Small Molecule-GIRK Potassium Channel Modulators That Are Anxiolytic Therapeutics

Summary 

The G-protein activated, inward-rectifying potassium (K⁺) channels, “GIRKs”, are a family of ion channels that has been the focus of intense research interest for nearly two decades. GIRK has been shown to play important roles in the pathophysiology of diseases such as anxiety, epilepsy, Down’s syndrome, pain perception and drug addiction. Here scientists at Vanderbilt developed the first truly potent, effective, and selective GIRK activator, ML297 (VU0456810) and demonstrated that ML297 is active in animal models of epilepsy. While the group is using ML297 to continue to explore the therapeutic benefits of GIRK modulation, they are continuing to develop more selective and druggable GIRK inhibitors from different scaffolds.

Addressed Need

• GIRK channels comprised of four subunits, GIRK1−4 (aka Kir3.1−3.4), which can form homo and hetero-tetramers with unique biophysical properties, regulation, and distribution.
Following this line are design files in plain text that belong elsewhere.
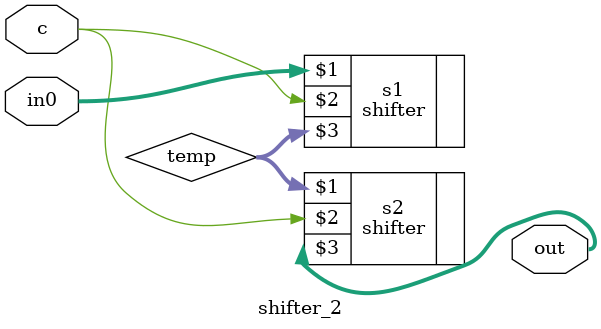
<source format=v>
`timescale 1ns / 1ps


module shifter_2(in0,c,out);
    input [31:0] in0;
    input c;
    output [31:0] out;
    wire [31:0] temp;
    shifter s1(in0,c,temp);
    shifter s2(temp,c,out);
endmodule

</source>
GIRK1/2 subunit combination is the most common and widely expressed GIRK.
• GIRK channels hyperpolarize neurons in response to activation of many different G protein-coupled receptors and thus control the excitability of neurons.
• Pharmacological investigations of GIRK channels and studies in animal models suggest that GIRK activity has an important role in physiological responses, including pain perception, memory modulation, addiction, anxiety, spatial learning/memory and predisposition toward seizure activity.
• Although GIRKs have long been the focus of basic research efforts, there are very few pharmacological tools that have been reported. This lack of tools has limited the understanding of GIRKs’ potential as targets for therapeutic intervention.
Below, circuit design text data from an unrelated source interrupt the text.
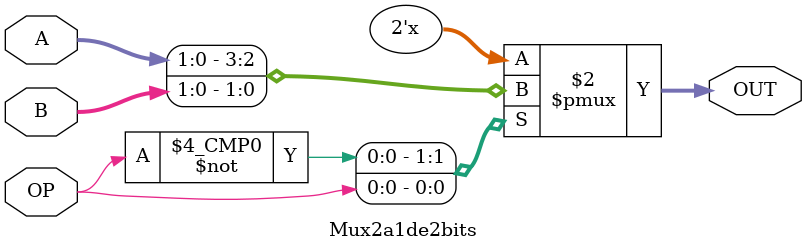
<source format=v>


module Mux2a1de2bits(A,B,OP,OUT);

    input [1:0] A,B;
    input OP;
    output reg [1:0] OUT;

    always @(OP or A or B)
        case (OP)
            1'b0: OUT=A;
            1'b1: OUT=B; 
        endcase

endmodule


</source>
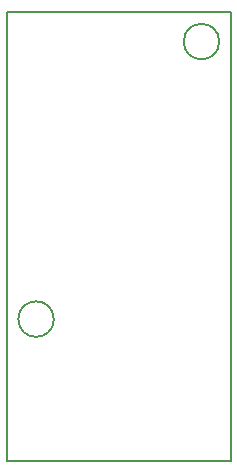
<source format=gbr>
G04 #@! TF.GenerationSoftware,KiCad,Pcbnew,(5.0.1)-3*
G04 #@! TF.CreationDate,2019-04-14T21:22:41-05:00*
G04 #@! TF.ProjectId,transceiver,7472616E736365697665722E6B696361,rev?*
G04 #@! TF.SameCoordinates,Original*
G04 #@! TF.FileFunction,Profile,NP*
%FSLAX46Y46*%
G04 Gerber Fmt 4.6, Leading zero omitted, Abs format (unit mm)*
G04 Created by KiCad (PCBNEW (5.0.1)-3) date 4/14/2019 21:22:41*
%MOMM*%
%LPD*%
G01*
G04 APERTURE LIST*
%ADD10C,0.150000*%
G04 APERTURE END LIST*
D10*
X147500000Y-65500000D02*
G75*
G03X147500000Y-65500000I-1500000J0D01*
G01*
X133500000Y-89000000D02*
G75*
G03X133500000Y-89000000I-1500000J0D01*
G01*
X129500000Y-101000000D02*
X129500000Y-63000000D01*
X148500000Y-101000000D02*
X129500000Y-101000000D01*
X148500000Y-63000000D02*
X148500000Y-101000000D01*
X129500000Y-63000000D02*
X148500000Y-63000000D01*
M02*

</source>
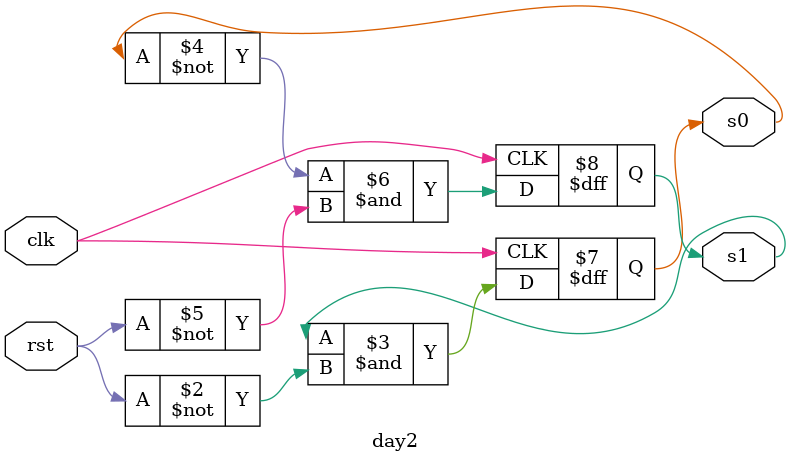
<source format=sv>

module day2 (
    input wire clk,
    input wire rst,
    output reg s0,
    output reg s1 );

    always @(posedge clk)
    begin 
        s0 <= s1 & ~rst;
        s1 <= ~s0 & ~rst; 
    end
endmodule
</source>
Proof of Concept Tool Compound ML297 Description & Novel features

• ML297 (VU0456810) is a small molecule compound identified from a high-throughput screening (HTS)-compatible thallium flux assay for G_i/o-coupled GPCRs using GIRK as a readout. It is the first potent, subtype-selective small molecule activator of a GIRK channel.
• ML297 shows a preference for the GIRK1/GIRK2 subunit combination compared to GIRK1/GIRK4 and is inactive on GIRK2/GIRK3 and a number of other potassium channels. This represents a major advance in this field, as the only other known small molecule activators of GIRK channels are simple alcohols and the natural product, naringin, all of which are very low potency and non-selective with respect to GIRK subtype.
• ML297 possesses favorable physiochemical and dystrophia myotonica protein kinase (DMPK) properties (ML297 is centrally penetrant, affording good CNS exposure in rats), making it a useful tool to selectively probe GIRK1-containing GIRK function in vitro and in vivo.
• In two different animal models of epilepsy, regardless of whether epilepsy was initiated chemically with PTZ or via electroshock, ML297 showed equal or greater efficacy compared to a clinically active anti-seizure medication, sodium valproate (Figure 1).
• Additional Anxiolytic animal models have shown efficacy with the tool compound ML297 as well.
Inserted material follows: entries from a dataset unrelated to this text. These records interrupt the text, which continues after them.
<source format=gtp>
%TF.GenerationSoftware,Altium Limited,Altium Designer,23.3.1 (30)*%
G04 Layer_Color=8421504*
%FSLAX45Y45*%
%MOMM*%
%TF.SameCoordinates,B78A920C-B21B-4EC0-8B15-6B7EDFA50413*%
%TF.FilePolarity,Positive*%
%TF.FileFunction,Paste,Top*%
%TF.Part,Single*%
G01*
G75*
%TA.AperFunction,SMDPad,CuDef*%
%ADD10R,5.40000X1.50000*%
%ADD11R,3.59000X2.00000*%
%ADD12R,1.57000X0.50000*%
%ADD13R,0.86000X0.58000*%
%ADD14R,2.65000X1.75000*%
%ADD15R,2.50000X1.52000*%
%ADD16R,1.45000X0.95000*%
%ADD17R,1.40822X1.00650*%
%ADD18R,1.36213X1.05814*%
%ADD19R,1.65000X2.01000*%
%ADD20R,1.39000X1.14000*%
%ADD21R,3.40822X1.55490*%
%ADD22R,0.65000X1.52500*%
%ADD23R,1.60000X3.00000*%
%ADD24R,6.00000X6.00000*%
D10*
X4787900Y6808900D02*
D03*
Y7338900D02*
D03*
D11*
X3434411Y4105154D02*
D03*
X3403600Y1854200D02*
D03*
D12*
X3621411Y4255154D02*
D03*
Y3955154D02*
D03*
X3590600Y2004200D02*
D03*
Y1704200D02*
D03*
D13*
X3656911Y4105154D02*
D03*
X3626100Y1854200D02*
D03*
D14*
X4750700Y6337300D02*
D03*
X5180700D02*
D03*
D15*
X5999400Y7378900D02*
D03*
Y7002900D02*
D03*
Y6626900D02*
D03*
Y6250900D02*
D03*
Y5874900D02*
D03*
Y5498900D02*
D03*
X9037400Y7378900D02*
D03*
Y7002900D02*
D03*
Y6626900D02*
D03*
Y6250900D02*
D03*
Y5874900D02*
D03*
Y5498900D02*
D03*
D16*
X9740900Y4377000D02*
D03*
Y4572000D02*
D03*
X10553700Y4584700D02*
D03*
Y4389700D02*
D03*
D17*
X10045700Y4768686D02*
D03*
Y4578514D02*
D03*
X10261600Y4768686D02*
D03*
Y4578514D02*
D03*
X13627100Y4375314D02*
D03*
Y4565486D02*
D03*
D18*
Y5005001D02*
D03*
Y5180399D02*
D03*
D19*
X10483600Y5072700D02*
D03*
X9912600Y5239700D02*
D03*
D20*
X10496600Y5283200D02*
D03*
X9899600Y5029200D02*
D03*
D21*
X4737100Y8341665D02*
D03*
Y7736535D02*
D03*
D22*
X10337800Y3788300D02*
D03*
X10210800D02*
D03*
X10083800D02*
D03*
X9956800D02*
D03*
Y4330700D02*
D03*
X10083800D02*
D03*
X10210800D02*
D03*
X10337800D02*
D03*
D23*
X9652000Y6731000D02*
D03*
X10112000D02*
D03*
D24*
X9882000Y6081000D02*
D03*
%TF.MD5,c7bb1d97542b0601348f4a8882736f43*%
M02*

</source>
Figure 1. ML297 is active in two models of epilepsy. Shown are data obtained from mice after intraperitoneal dosing with ML297 (60 mg/kg) or sodium valproate (150 mg/kg). In (a) are the measured latencies before seizure onset in mice exposed to a lethal electrical shock. Both the antiepileptic positive control, sodium valproate (VAL), and ML297 showed highly significant delays in seizure onset. In (b) and (c) are the data obtained from mice injected with the GABA_A inhibitor, PTZ. Shown in (b) are the percentage of animals tested that experienced convulsions from PTZ treatment and in (c) the percentage of animals that survived PTZ treatment. In both cases VAL and ML297 showed significant decreases in the number of animals experiencing convulsions and surviving PTZ treatment compared to vehicle (VHL)-treated controls.

Intellectual Property Status

•     A provisional patent application has been filed.

•     Published in journal:  ACS Chem. Neurosci., 2013, 4 (9), pp 1278–1286.